++++ Entries shown ++++
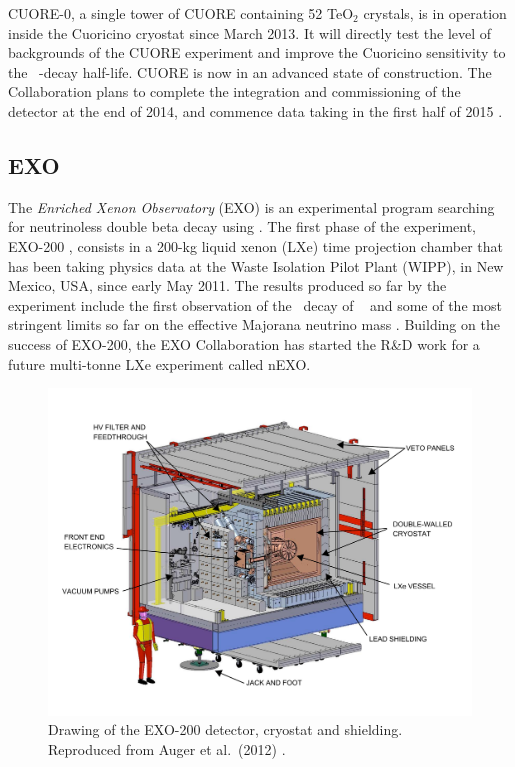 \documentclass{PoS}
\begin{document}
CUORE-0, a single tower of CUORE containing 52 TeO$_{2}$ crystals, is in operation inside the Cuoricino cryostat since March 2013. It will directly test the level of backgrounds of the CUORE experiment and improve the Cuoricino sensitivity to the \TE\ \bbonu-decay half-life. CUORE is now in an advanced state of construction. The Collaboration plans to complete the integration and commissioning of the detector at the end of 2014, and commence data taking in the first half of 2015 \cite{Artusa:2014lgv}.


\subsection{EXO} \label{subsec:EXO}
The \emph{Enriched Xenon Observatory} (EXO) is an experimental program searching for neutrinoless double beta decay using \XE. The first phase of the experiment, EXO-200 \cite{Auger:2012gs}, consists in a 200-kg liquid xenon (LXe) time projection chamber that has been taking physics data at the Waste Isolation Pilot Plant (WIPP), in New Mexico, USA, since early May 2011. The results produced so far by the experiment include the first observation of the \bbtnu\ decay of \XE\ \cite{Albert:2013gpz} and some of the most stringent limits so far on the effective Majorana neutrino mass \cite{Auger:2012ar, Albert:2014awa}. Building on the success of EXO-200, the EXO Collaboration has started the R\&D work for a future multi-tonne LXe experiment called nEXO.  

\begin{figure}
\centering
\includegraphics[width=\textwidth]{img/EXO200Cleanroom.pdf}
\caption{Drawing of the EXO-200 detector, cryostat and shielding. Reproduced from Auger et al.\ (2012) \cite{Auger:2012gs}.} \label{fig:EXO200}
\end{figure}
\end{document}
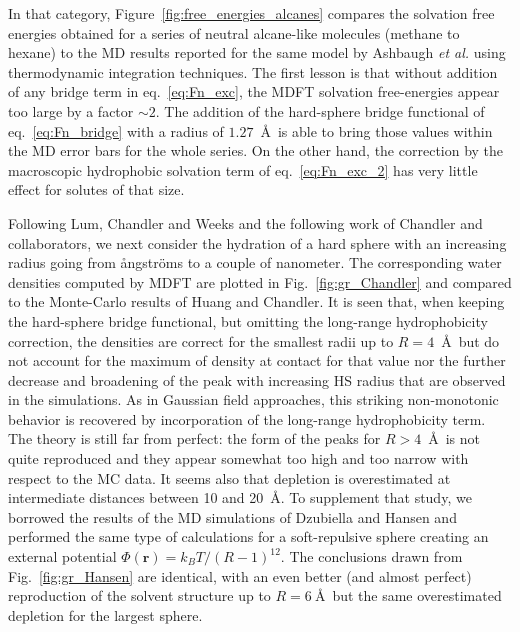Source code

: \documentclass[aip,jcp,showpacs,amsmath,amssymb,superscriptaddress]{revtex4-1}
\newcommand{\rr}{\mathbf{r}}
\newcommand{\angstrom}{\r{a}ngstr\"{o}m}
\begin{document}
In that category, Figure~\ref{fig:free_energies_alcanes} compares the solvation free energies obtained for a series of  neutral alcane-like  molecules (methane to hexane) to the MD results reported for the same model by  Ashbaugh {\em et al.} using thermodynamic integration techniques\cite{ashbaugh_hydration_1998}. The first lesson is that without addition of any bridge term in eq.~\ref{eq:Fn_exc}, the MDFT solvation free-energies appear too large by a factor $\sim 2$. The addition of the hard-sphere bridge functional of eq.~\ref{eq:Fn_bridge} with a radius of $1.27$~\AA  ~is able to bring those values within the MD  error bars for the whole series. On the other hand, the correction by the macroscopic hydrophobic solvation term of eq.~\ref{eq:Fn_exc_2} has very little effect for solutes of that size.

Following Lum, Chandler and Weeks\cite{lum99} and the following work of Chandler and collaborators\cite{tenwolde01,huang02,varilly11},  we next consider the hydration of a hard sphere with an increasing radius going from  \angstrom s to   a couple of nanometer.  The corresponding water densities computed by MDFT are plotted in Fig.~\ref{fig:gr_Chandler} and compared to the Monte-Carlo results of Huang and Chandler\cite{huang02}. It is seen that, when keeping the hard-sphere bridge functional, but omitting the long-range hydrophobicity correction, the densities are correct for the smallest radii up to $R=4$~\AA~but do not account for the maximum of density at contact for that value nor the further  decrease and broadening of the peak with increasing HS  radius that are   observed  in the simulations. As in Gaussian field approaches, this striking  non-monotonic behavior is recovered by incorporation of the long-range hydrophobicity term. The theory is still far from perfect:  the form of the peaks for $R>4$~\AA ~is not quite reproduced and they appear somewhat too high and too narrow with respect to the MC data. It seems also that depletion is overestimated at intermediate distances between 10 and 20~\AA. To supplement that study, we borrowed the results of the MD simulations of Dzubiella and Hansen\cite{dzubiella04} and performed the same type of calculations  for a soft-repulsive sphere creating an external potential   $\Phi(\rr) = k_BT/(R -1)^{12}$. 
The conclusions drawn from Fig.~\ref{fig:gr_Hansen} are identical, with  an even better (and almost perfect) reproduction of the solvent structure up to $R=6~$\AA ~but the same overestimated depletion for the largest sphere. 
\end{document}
++++
» Exercise instructions
Repeat the records verbatim, excluding pictures.

» Output below
 \documentclass{PoS}
\begin{document}
CUORE-0, a single tower of CUORE containing 52 TeO$_{2}$ crystals, is in operation inside the Cuoricino cryostat since March 2013. It will directly test the level of backgrounds of the CUORE experiment and improve the Cuoricino sensitivity to the \TE\ \bbonu-decay half-life. CUORE is now in an advanced state of construction. The Collaboration plans to complete the integration and commissioning of the detector at the end of 2014, and commence data taking in the first half of 2015 \cite{Artusa:2014lgv}.


\subsection{EXO} \label{subsec:EXO}
The \emph{Enriched Xenon Observatory} (EXO) is an experimental program searching for neutrinoless double beta decay using \XE. The first phase of the experiment, EXO-200 \cite{Auger:2012gs}, consists in a 200-kg liquid xenon (LXe) time projection chamber that has been taking physics data at the Waste Isolation Pilot Plant (WIPP), in New Mexico, USA, since early May 2011. The results produced so far by the experiment include the first observation of the \bbtnu\ decay of \XE\ \cite{Albert:2013gpz} and some of the most stringent limits so far on the effective Majorana neutrino mass \cite{Auger:2012ar, Albert:2014awa}. Building on the success of EXO-200, the EXO Collaboration has started the R\&D work for a future multi-tonne LXe experiment called nEXO.  

\begin{figure}
\centering
\includegraphics[width=\textwidth]{img/EXO200Cleanroom.pdf}
\caption{Drawing of the EXO-200 detector, cryostat and shielding. Reproduced from Auger et al.\ (2012) \cite{Auger:2012gs}.} \label{fig:EXO200}
\end{figure}
\end{document}
Source code

: \documentclass[aip,jcp,showpacs,amsmath,amssymb,superscriptaddress]{revtex4-1}
\newcommand{\rr}{\mathbf{r}}
\newcommand{\angstrom}{\r{a}ngstr\"{o}m}
\begin{document}
In that category, Figure~\ref{fig:free_energies_alcanes} compares the solvation free energies obtained for a series of  neutral alcane-like  molecules (methane to hexane) to the MD results reported for the same model by  Ashbaugh {\em et al.} using thermodynamic integration techniques\cite{ashbaugh_hydration_1998}. The first lesson is that without addition of any bridge term in eq.~\ref{eq:Fn_exc}, the MDFT solvation free-energies appear too large by a factor $\sim 2$. The addition of the hard-sphere bridge functional of eq.~\ref{eq:Fn_bridge} with a radius of $1.27$~\AA  ~is able to bring those values within the MD  error bars for the whole series. On the other hand, the correction by the macroscopic hydrophobic solvation term of eq.~\ref{eq:Fn_exc_2} has very little effect for solutes of that size.

Following Lum, Chandler and Weeks\cite{lum99} and the following work of Chandler and collaborators\cite{tenwolde01,huang02,varilly11},  we next consider the hydration of a hard sphere with an increasing radius going from  \angstrom s to   a couple of nanometer.  The corresponding water densities computed by MDFT are plotted in Fig.~\ref{fig:gr_Chandler} and compared to the Monte-Carlo results of Huang and Chandler\cite{huang02}. It is seen that, when keeping the hard-sphere bridge functional, but omitting the long-range hydrophobicity correction, the densities are correct for the smallest radii up to $R=4$~\AA~but do not account for the maximum of density at contact for that value nor the further  decrease and broadening of the peak with increasing HS  radius that are   observed  in the simulations. As in Gaussian field approaches, this striking  non-monotonic behavior is recovered by incorporation of the long-range hydrophobicity term. The theory is still far from perfect:  the form of the peaks for $R>4$~\AA ~is not quite reproduced and they appear somewhat too high and too narrow with respect to the MC data. It seems also that depletion is overestimated at intermediate distances between 10 and 20~\AA. To supplement that study, we borrowed the results of the MD simulations of Dzubiella and Hansen\cite{dzubiella04} and performed the same type of calculations  for a soft-repulsive sphere creating an external potential   $\Phi(\rr) = k_BT/(R -1)^{12}$. 
The conclusions drawn from Fig.~\ref{fig:gr_Hansen} are identical, with  an even better (and almost perfect) reproduction of the solvent structure up to $R=6~$\AA ~but the same overestimated depletion for the largest sphere. 
\end{document}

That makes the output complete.